The Problem with CFP

Hi, I just started using CFP the past few days. After reading through 60+ pages of the forums, my observation is that CFP’s ability to stop leaks was well intended, however, in my opinion it was not well implemented.

CFP touts its ability to pass several leak tests and I think that is what drove people to try it. I would say it’s one of the major features. As a firewall that blocks applications that directly asked for access to the internet, it works well. But when it comes to leaks (indirectly), it might work too well.

To give you an example of what I mean and why I say what I said above… let’s take svchost.exe (the application) and services.exe (the parent application). We all know that these are Windows processes and should be considered safe and allowed to access the internet. At this point, everything works well.

Now let’s say that a malware captured your information and attempted to use svchost.exe to send the hacker your data. An alert should pop up alerting to you what is happening: malware attempted to use svchost.exe (the application) / services.exe (the parent application) to connect to the internet. In this example, you would want to deny it which stops the leak.

However, by stopping the leak it basically stops svchost.exe from accessing the internet for all other legitimate programs unless you reboot.

Indeed that happens. I’m not very knowledgeable in these things, but the firewall merely detects that svchost.exe was used, and allows or denies svchost to access the internet, because that’s the one that does connect.

It could be related to why they want to introduce HIPS, to control what can or not use svchost.exe before any connection attempt. But i’m just guessing here.

Hi Teq9er

Someone is correct. Under the scenario you propose with SVCHOST, CFP would detect that an unknown component is attempting to access the Net via SERVICES/SVCHOST & warn the user.

CFP is often accused of being too verbose or repeatedly displaying the same warning.

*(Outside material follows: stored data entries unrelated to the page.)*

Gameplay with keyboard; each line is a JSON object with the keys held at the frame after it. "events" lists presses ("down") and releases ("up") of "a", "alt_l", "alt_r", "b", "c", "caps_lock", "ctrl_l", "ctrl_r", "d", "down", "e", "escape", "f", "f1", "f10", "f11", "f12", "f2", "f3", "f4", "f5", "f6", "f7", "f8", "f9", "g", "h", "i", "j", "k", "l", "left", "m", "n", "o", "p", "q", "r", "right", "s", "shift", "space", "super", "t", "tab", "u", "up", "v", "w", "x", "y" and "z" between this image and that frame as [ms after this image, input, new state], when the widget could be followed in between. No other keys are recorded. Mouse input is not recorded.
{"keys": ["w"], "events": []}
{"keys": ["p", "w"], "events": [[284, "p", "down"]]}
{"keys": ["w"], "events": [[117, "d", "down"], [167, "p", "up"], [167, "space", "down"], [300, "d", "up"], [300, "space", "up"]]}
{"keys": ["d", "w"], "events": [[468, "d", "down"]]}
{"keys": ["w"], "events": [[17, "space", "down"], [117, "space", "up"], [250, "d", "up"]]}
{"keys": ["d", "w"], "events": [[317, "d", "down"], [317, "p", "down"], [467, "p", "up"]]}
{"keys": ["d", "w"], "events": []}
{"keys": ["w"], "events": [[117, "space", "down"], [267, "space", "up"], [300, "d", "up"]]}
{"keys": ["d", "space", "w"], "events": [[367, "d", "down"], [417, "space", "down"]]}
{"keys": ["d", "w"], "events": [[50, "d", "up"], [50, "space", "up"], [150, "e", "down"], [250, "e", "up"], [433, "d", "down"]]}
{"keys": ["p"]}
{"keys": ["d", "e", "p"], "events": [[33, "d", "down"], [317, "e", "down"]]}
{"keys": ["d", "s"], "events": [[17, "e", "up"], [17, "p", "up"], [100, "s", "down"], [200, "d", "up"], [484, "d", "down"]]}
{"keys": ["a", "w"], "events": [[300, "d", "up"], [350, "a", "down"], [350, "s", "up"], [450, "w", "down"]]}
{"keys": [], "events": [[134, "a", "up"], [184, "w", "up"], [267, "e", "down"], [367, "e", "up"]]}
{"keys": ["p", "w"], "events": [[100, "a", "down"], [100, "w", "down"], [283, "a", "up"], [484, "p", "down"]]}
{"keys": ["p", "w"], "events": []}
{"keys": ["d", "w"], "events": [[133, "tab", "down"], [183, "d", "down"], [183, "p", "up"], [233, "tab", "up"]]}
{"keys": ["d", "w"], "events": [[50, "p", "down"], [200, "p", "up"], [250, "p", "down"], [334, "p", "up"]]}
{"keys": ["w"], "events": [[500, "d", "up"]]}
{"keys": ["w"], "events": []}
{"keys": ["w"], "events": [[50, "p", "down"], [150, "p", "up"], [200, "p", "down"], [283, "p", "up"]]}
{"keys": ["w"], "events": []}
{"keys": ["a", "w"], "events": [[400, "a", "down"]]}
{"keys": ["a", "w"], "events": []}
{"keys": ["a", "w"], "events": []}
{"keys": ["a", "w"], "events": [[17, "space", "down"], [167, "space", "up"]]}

On closer examination these duplicate warnings are, in fact, not duplicate. This is because CFP pays close attention to not only Net-enabled programs themselves, but also the relationships between them and other components… right down to the DLLs & OCXs.

I understand that… that’s why I gave two different examples. I didn’t say the alerts is the problem… like you said they are different warnings. What I’m saying is that once you act on an alert, you act on them all if the application accessing the internet is the same.

I could have iexplorer.exe (application) / explorer.exe (parent application) and the malware attempted to use iexplorer.exe to access the internet. If I then deny it, I’m denying iexplore.exe from normally browsing the internet also.

If CFP alerts me by looking at the relationships, then I think it should take them into consideration when allowing or denying something. In the example above: deny when application is iexplorer.exe, parent application is explorer.exe, and malware through OLE automation. But not when it’s just the application, iexplorer.exe and the parent application, explorer.exe.

But the tricky part there is how Comodo will prevent/ block the malware from using iexplore? Only working at the process execution level (etc.) - HIPS.

Maybe it’s possible, but i think it’s got to be tricky.

Say you blocked the malware. Now you have to clean it before connecting imo. When it’s not malware, but simply something you want to block, again, i see it as tricky.

Do other FW’s allow you to do what you’re saying?

Yes, it’s going to be tricky. I’m no expert, but I think since CFP is able to identify the application / parent application combination with OLE automation, global hooking, etc. thrown in the mix, then it should be able to create a rule or “mentally” take note of those combinations.

I’ll use the same examples I used before… svchost.exe (application) / services.exe (parent application)… let’s say there is a legitmate application trying to use svchost.exe to connect to the internet… call it goodapp.exe. Then the combination of svchost/services/goodapp should be allowed to connect.

However, if there is a malware, call it badapp.exe that is trying to use svchost.exe to connect to the internet. Then the combination of svchost/services/badapp should be blocked.

I know that this may create endless combinations, but I feel that it would be better than it is now: blocking svchost.exe once (doesn’t matter what alert) blocks it for all until you reboot.

To answer your question: the only other firewall I have used is the free version of ZoneAlarm, but it doesn’t tout it’s ability to stop leaks like CFP does. That’s one of CFP major attractions, so I’m hoping they get it right.